* _PROBLEM DETAILS_
The required output is the line that contains "X362205Y299213D02*" plus every line after it in the listing below, copied exactly as it appears.

* _MATERIAL TO PROCESS_
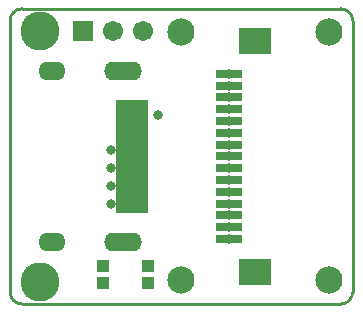
<source format=gts>
G04 Layer_Color=8388736*
%FSLAX25Y25*%
%MOIN*%
G70*
G01*
G75*
%ADD16C,0.00965*%
%ADD17C,0.01000*%
%ADD27R,0.11036X0.01902*%
%ADD28R,0.08674X0.03162*%
%ADD29R,0.11036X0.08674*%
%ADD30R,0.04343X0.03950*%
%ADD31R,0.06706X0.06706*%
%ADD32C,0.06706*%
%ADD33O,0.09068X0.06312*%
%ADD34O,0.12611X0.06312*%
%ADD35C,0.13005*%
%ADD36C,0.09068*%
%ADD37C,0.03162*%
D16*
X358268Y204724D02*
G03*
X362205Y208661I0J3937D01*
G01*
X248031D02*
G03*
X251969Y204724I3937J0D01*
G01*
X251969Y303150D02*
G03*
X248031Y299213I0J-3937D01*
G01*
X362205Y299213D02*
G03*
X358268Y303150I-3937J0D01*
G01*
D17*
X248031Y208661D02*
Y299213D01*
X251969Y303150D02*
X358268D01*
X251969Y204724D02*
X358268D01*
X362205Y208661D02*
Y299213D01*
D27*
X288583Y253937D02*
D03*
Y251969D02*
D03*
Y255906D02*
D03*
Y257874D02*
D03*
Y250000D02*
D03*
Y240158D02*
D03*
Y242126D02*
D03*
Y244094D02*
D03*
Y246063D02*
D03*
Y248031D02*
D03*
Y238189D02*
D03*
Y236221D02*
D03*
Y269685D02*
D03*
Y263779D02*
D03*
Y261811D02*
D03*
Y271654D02*
D03*
Y259842D02*
D03*
Y267717D02*
D03*
Y265748D02*
D03*
D28*
X320866Y226378D02*
D03*
Y234252D02*
D03*
Y238189D02*
D03*
Y242126D02*
D03*
Y246063D02*
D03*
Y250000D02*
D03*
Y230315D02*
D03*
Y261811D02*
D03*
Y281496D02*
D03*
Y277559D02*
D03*
Y273622D02*
D03*
Y269685D02*
D03*
Y265748D02*
D03*
Y257874D02*
D03*
Y253937D02*
D03*
D29*
X329528Y292520D02*
D03*
Y215354D02*
D03*
D30*
X294094Y211811D02*
D03*
Y217323D02*
D03*
X279134Y211811D02*
D03*
Y217323D02*
D03*
D31*
X272441Y295669D02*
D03*
D32*
X282441D02*
D03*
X292441D02*
D03*
D33*
X262126Y225394D02*
D03*
Y282480D02*
D03*
D34*
X285591Y225394D02*
D03*
Y282480D02*
D03*
D35*
X257874Y212205D02*
D03*
Y295669D02*
D03*
D36*
X354331Y212598D02*
D03*
Y295276D02*
D03*
X305118Y212598D02*
D03*
Y295276D02*
D03*
D37*
X294094Y211811D02*
D03*
X279134D02*
D03*
X297244Y267717D02*
D03*
X281496Y238189D02*
D03*
Y244094D02*
D03*
Y250000D02*
D03*
Y255906D02*
D03*
X320866Y226378D02*
D03*
Y230315D02*
D03*
Y234252D02*
D03*
Y238189D02*
D03*
Y242126D02*
D03*
Y250000D02*
D03*
Y253937D02*
D03*
Y261811D02*
D03*
Y265748D02*
D03*
Y273622D02*
D03*
Y277559D02*
D03*
Y246063D02*
D03*
Y257874D02*
D03*
Y269685D02*
D03*
Y281496D02*
D03*
M02*

</source>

* _REPLY_
X362205Y299213D02*
G03*
X358268Y303150I-3937J0D01*
G01*
D17*
X248031Y208661D02*
Y299213D01*
X251969Y303150D02*
X358268D01*
X251969Y204724D02*
X358268D01*
X362205Y208661D02*
Y299213D01*
D27*
X288583Y253937D02*
D03*
Y251969D02*
D03*
Y255906D02*
D03*
Y257874D02*
D03*
Y250000D02*
D03*
Y240158D02*
D03*
Y242126D02*
D03*
Y244094D02*
D03*
Y246063D02*
D03*
Y248031D02*
D03*
Y238189D02*
D03*
Y236221D02*
D03*
Y269685D02*
D03*
Y263779D02*
D03*
Y261811D02*
D03*
Y271654D02*
D03*
Y259842D02*
D03*
Y267717D02*
D03*
Y265748D02*
D03*
D28*
X320866Y226378D02*
D03*
Y234252D02*
D03*
Y238189D02*
D03*
Y242126D02*
D03*
Y246063D02*
D03*
Y250000D02*
D03*
Y230315D02*
D03*
Y261811D02*
D03*
Y281496D02*
D03*
Y277559D02*
D03*
Y273622D02*
D03*
Y269685D02*
D03*
Y265748D02*
D03*
Y257874D02*
D03*
Y253937D02*
D03*
D29*
X329528Y292520D02*
D03*
Y215354D02*
D03*
D30*
X294094Y211811D02*
D03*
Y217323D02*
D03*
X279134Y211811D02*
D03*
Y217323D02*
D03*
D31*
X272441Y295669D02*
D03*
D32*
X282441D02*
D03*
X292441D02*
D03*
D33*
X262126Y225394D02*
D03*
Y282480D02*
D03*
D34*
X285591Y225394D02*
D03*
Y282480D02*
D03*
D35*
X257874Y212205D02*
D03*
Y295669D02*
D03*
D36*
X354331Y212598D02*
D03*
Y295276D02*
D03*
X305118Y212598D02*
D03*
Y295276D02*
D03*
D37*
X294094Y211811D02*
D03*
X279134D02*
D03*
X297244Y267717D02*
D03*
X281496Y238189D02*
D03*
Y244094D02*
D03*
Y250000D02*
D03*
Y255906D02*
D03*
X320866Y226378D02*
D03*
Y230315D02*
D03*
Y234252D02*
D03*
Y238189D02*
D03*
Y242126D02*
D03*
Y250000D02*
D03*
Y253937D02*
D03*
Y261811D02*
D03*
Y265748D02*
D03*
Y273622D02*
D03*
Y277559D02*
D03*
Y246063D02*
D03*
Y257874D02*
D03*
Y269685D02*
D03*
Y281496D02*
D03*
M02*

</source>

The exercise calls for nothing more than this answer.